11. M. B demande également que son préjudice sexuel soit chiffré à la somme 5 000 euros, motif pris d'une incapacité d'une durée de dix-huit mois, que l'administration a proposé d'indemniser à hauteur de 2 000 euros. M. B n'apporte aucun élément justifiant qu'une indemnité supérieure à celle proposée par l'administration lui soit allouée.

12. Si le requérant se prévaut d'un préjudice moral, il n'établit toutefois pas que la séparation d'avec sa compagne, à supposer qu'elle soit imputable à sa mutation géographique, soit en lien direct avec celle-ci ni même que sa mutation soit imputable aux séquelles de son accident de service. Dans ces conditions, M. B n'est pas fondé à demander une indemnisation à ce titre.

13. Il résulte de ce qui précède que M. B est seulement fondé à ce que l'Etat soit condamné à lui verser la somme 13 200 euros, tous préjudices confondus.
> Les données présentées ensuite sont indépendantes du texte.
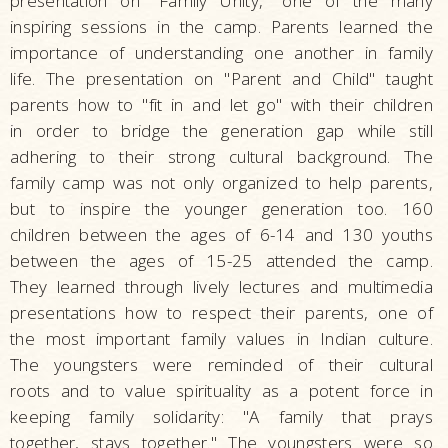
presentation on "Family Unity," one of the many
inspiring sessions in the camp. Parents learned the
importance of understanding one another in family
life. The presentation on "Parent and Child" taught
parents how to "fit in and let go" with their children
in order to bridge the generation gap while still
adhering to their strong cultural background. The
family camp was not only organized to help parents,
but to inspire the younger generation too. 160
children between the ages of 6-14 and 130 youths
between the ages of 15-25 attended the camp.
They learned through lively lectures and multimedia
presentations how to respect their parents, one of
the most important family values in Indian culture.
The youngsters were reminded of their cultural
roots and to value spirituality as a potent force in
keeping family solidarity: "A family that prays
together, stays together." The youngsters were so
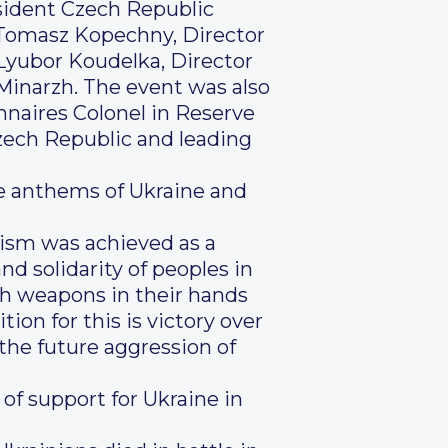
resident Czech Republic
 Tomasz Kopechny, Director
Lyubor Koudelka, Director
inarzh. The event was also
nnaires Colonel in Reserve
zech Republic and leading
he anthems of Ukraine and
azism was achieved as a
nd solidarity of peoples in
ith weapons in their hands
ion for this is victory over
g the future aggression of
of support for Ukraine in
Sur les frais de l'instance :

14. Il y a lieu, dans les circonstances de l'espèce, de mettre à la charge de l'Etat, partie perdante, le versement d'une somme de 1 500 euros en application des dispositions de l'article L. 761-1 du code de justice administrative.

D E C I D E :

Article 1er : L'Etat est condamné à verser à M. B la somme de 13 200 euros.

Article 2 : L'Etat versera à M. B la somme de 1 500 euros au titre de l'article L. 761-1 du code de justice administrative.
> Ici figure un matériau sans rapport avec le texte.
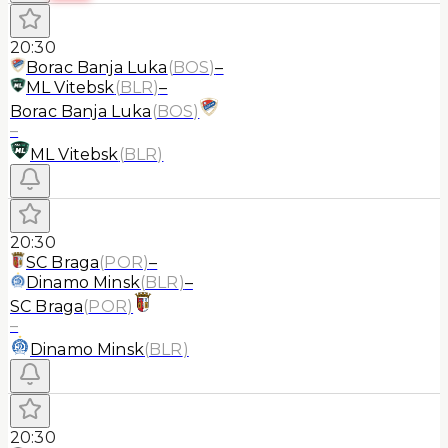
20:30
Borac Banja Luka
(
BOS
)
–
ML Vitebsk
(
BLR
)
–
Borac Banja Luka
(
BOS
)
–
ML Vitebsk
(
BLR
)
20:30
SC Braga
(
POR
)
–
Dinamo Minsk
(
BLR
)
–
SC Braga
(
POR
)
–
Dinamo Minsk
(
BLR
)
20:30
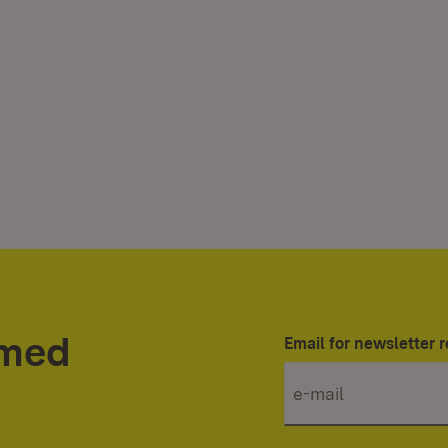
rmed
Email for newsletter r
Article 3 : Le surplus des conclusions de la requête est rejeté.

Article 4 : Le présent jugement sera notifié à M. A B et au ministre des armées.

Délibéré après l'audience du 6 mai 2025, à laquelle siégeaient :

Mme Samson-Dye, présidente,

Mme Bourjol, première conseillère,

M. Bastian, conseiller.

Rendu public par mise à disposition au greffe le 27 mai 2025.

La rapporteure,

A. Bourjol

La présidente,

A. Samson-Dye

La greffière,

L. Bourger

La République mande et ordonne au ministre des armées en ce qui le concerne ou à tous commissaires de justice à ce requis en ce qui concerne les voies de droit commun, contre les parties privées, de pourvoir à l'exécution de la présente décision.